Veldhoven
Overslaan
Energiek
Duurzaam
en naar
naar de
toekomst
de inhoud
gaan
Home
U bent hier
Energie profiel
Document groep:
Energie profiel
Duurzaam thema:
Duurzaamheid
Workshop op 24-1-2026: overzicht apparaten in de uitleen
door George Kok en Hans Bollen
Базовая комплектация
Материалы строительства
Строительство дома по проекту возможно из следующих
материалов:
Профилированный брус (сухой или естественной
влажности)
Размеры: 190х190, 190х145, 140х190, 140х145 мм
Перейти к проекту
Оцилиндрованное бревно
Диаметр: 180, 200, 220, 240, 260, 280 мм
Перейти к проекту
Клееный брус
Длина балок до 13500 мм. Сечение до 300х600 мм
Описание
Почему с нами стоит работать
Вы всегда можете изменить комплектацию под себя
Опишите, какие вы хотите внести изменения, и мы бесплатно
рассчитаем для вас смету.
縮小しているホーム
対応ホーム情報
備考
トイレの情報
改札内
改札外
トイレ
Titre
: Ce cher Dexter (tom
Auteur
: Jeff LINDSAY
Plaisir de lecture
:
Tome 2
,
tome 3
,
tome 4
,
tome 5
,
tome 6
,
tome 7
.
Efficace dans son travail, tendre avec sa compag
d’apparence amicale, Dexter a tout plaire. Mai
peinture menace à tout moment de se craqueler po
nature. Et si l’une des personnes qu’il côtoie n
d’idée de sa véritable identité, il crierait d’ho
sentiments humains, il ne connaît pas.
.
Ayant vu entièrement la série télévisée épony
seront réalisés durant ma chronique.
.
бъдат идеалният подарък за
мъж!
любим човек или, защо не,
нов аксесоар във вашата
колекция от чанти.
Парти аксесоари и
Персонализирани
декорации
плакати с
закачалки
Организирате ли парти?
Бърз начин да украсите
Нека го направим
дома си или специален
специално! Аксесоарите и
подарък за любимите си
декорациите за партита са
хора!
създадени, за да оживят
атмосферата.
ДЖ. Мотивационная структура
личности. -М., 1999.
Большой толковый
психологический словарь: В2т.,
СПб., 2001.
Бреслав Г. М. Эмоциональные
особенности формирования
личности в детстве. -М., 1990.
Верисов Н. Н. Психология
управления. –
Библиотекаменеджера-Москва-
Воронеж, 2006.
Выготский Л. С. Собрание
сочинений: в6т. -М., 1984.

====

What you have to do ▸ In your reply, write out all of the material exactly as it was given.

Output for this exercise ▸
Veldhoven
Overslaan
Energiek
Duurzaam
en naar
naar de
toekomst
de inhoud
gaan
Home
U bent hier
Energie profiel
Document groep:
Energie profiel
Duurzaam thema:
Duurzaamheid
Workshop op 24-1-2026: overzicht apparaten in de uitleen
door George Kok en Hans Bollen
Базовая комплектация
Материалы строительства
Строительство дома по проекту возможно из следующих
материалов:
Профилированный брус (сухой или естественной
влажности)
Размеры: 190х190, 190х145, 140х190, 140х145 мм
Перейти к проекту
Оцилиндрованное бревно
Диаметр: 180, 200, 220, 240, 260, 280 мм
Перейти к проекту
Клееный брус
Длина балок до 13500 мм. Сечение до 300х600 мм
Описание
Почему с нами стоит работать
Вы всегда можете изменить комплектацию под себя
Опишите, какие вы хотите внести изменения, и мы бесплатно
рассчитаем для вас смету.
縮小しているホーム
対応ホーム情報
備考
トイレの情報
改札内
改札外
トイレ
Titre
: Ce cher Dexter (tom
Auteur
: Jeff LINDSAY
Plaisir de lecture
:
Tome 2
,
tome 3
,
tome 4
,
tome 5
,
tome 6
,
tome 7
.
Efficace dans son travail, tendre avec sa compag
d’apparence amicale, Dexter a tout plaire. Mai
peinture menace à tout moment de se craqueler po
nature. Et si l’une des personnes qu’il côtoie n
d’idée de sa véritable identité, il crierait d’ho
sentiments humains, il ne connaît pas.
.
Ayant vu entièrement la série télévisée épony
seront réalisés durant ma chronique.
.
бъдат идеалният подарък за
мъж!
любим човек или, защо не,
нов аксесоар във вашата
колекция от чанти.
Парти аксесоари и
Персонализирани
декорации
плакати с
закачалки
Организирате ли парти?
Бърз начин да украсите
Нека го направим
дома си или специален
специално! Аксесоарите и
подарък за любимите си
декорациите за партита са
хора!
създадени, за да оживят
атмосферата.
ДЖ. Мотивационная структура
личности. -М., 1999.
Большой толковый
психологический словарь: В2т.,
СПб., 2001.
Бреслав Г. М. Эмоциональные
особенности формирования
личности в детстве. -М., 1990.
Верисов Н. Н. Психология
управления. –
Библиотекаменеджера-Москва-
Воронеж, 2006.
Выготский Л. С. Собрание
сочинений: в6т. -М., 1984.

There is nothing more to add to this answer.